▸ Electronics source listings:
....................
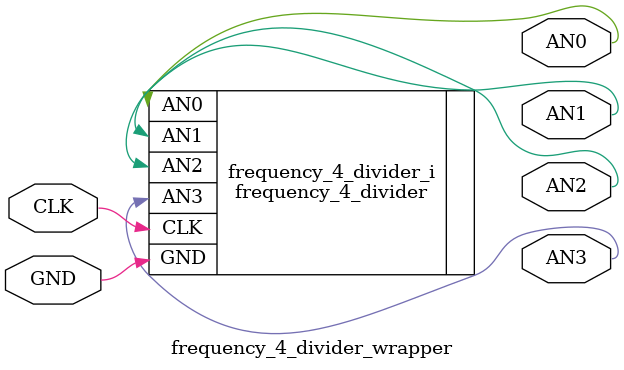
<source format=v>
`timescale 1 ps / 1 ps

module frequency_4_divider_wrapper
   (AN0,
    AN1,
    AN2,
    AN3,
    CLK,
    GND);
  output AN0;
  output AN1;
  output AN2;
  output AN3;
  input CLK;
  input GND;

  wire AN0;
  wire AN1;
  wire AN2;
  wire AN3;
  wire CLK;
  wire GND;

  frequency_4_divider frequency_4_divider_i
       (.AN0(AN0),
        .AN1(AN1),
        .AN2(AN2),
        .AN3(AN3),
        .CLK(CLK),
        .GND(GND));
endmodule

</source>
....................
▸ WHAT YOU ARE ASKED TO DO: Every line above is to be repeated exactly, but no picture is to appear in the copy.

▸ COMPLETED TASK:
<source format=v>
`timescale 1 ps / 1 ps

module frequency_4_divider_wrapper
   (AN0,
    AN1,
    AN2,
    AN3,
    CLK,
    GND);
  output AN0;
  output AN1;
  output AN2;
  output AN3;
  input CLK;
  input GND;

  wire AN0;
  wire AN1;
  wire AN2;
  wire AN3;
  wire CLK;
  wire GND;

  frequency_4_divider frequency_4_divider_i
       (.AN0(AN0),
        .AN1(AN1),
        .AN2(AN2),
        .AN3(AN3),
        .CLK(CLK),
        .GND(GND));
endmodule

</source>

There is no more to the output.